TO BE DONE: Please output every line of the records below as a Markdown table with the columns Row and Line, numbering each row and skipping blank lines.

Dataset records
☆ ☆ ☆ ☆ ☆
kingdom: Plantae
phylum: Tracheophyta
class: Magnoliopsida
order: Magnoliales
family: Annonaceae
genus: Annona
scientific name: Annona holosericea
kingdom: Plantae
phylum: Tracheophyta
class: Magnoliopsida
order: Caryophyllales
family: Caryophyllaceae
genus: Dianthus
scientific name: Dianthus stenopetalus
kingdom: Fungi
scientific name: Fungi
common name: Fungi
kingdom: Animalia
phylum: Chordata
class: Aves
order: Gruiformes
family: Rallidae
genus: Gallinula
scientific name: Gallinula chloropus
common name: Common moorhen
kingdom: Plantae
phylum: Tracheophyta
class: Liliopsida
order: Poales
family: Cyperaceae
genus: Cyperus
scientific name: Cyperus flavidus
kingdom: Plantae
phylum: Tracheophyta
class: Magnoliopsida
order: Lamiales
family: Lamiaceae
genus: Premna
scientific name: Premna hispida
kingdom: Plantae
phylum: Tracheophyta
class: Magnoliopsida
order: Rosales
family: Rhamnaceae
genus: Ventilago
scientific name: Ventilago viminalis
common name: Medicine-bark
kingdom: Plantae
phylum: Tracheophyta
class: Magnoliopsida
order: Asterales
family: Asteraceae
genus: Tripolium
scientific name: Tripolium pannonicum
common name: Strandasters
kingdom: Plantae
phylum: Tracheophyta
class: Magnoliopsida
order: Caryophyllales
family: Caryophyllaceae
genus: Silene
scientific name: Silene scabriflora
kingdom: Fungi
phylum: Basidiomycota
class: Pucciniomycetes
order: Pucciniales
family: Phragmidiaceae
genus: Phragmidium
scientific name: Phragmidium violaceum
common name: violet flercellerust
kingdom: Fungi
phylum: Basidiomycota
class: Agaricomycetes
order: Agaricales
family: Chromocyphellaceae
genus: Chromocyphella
☆ ☆ ☆ ☆ ☆
FULL RESPONSE:
| Row | Line |
|---|---|
| 1 | kingdom: Plantae |
| 2 | phylum: Tracheophyta |
| 3 | class: Magnoliopsida |
| 4 | order: Magnoliales |
| 5 | family: Annonaceae |
| 6 | genus: Annona |
| 7 | scientific name: Annona holosericea |
| 8 | kingdom: Plantae |
| 9 | phylum: Tracheophyta |
| 10 | class: Magnoliopsida |
| 11 | order: Caryophyllales |
| 12 | family: Caryophyllaceae |
| 13 | genus: Dianthus |
| 14 | scientific name: Dianthus stenopetalus |
| 15 | kingdom: Fungi |
| 16 | scientific name: Fungi |
| 17 | common name: Fungi |
| 18 | kingdom: Animalia |
| 19 | phylum: Chordata |
| 20 | class: Aves |
| 21 | order: Gruiformes |
| 22 | family: Rallidae |
| 23 | genus: Gallinula |
| 24 | scientific name: Gallinula chloropus |
| 25 | common name: Common moorhen |
| 26 | kingdom: Plantae |
| 27 | phylum: Tracheophyta |
| 28 | class: Liliopsida |
| 29 | order: Poales |
| 30 | family: Cyperaceae |
| 31 | genus: Cyperus |
| 32 | scientific name: Cyperus flavidus |
| 33 | kingdom: Plantae |
| 34 | phylum: Tracheophyta |
| 35 | class: Magnoliopsida |
| 36 | order: Lamiales |
| 37 | family: Lamiaceae |
| 38 | genus: Premna |
| 39 | scientific name: Premna hispida |
| 40 | kingdom: Plantae |
| 41 | phylum: Tracheophyta |
| 42 | class: Magnoliopsida |
| 43 | order: Rosales |
| 44 | family: Rhamnaceae |
| 45 | genus: Ventilago |
| 46 | scientific name: Ventilago viminalis |
| 47 | common name: Medicine-bark |
| 48 | kingdom: Plantae |
| 49 | phylum: Tracheophyta |
| 50 | class: Magnoliopsida |
| 51 | order: Asterales |
| 52 | family: Asteraceae |
| 53 | genus: Tripolium |
| 54 | scientific name: Tripolium pannonicum |
| 55 | common name: Strandasters |
| 56 | kingdom: Plantae |
| 57 | phylum: Tracheophyta |
| 58 | class: Magnoliopsida |
| 59 | order: Caryophyllales |
| 60 | family: Caryophyllaceae |
| 61 | genus: Silene |
| 62 | scientific name: Silene scabriflora |
| 63 | kingdom: Fungi |
| 64 | phylum: Basidiomycota |
| 65 | class: Pucciniomycetes |
| 66 | order: Pucciniales |
| 67 | family: Phragmidiaceae |
| 68 | genus: Phragmidium |
| 69 | scientific name: Phragmidium violaceum |
| 70 | common name: violet flercellerust |
| 71 | kingdom: Fungi |
| 72 | phylum: Basidiomycota |
| 73 | class: Agaricomycetes |
| 74 | order: Agaricales |
| 75 | family: Chromocyphellaceae |
| 76 | genus: Chromocyphella |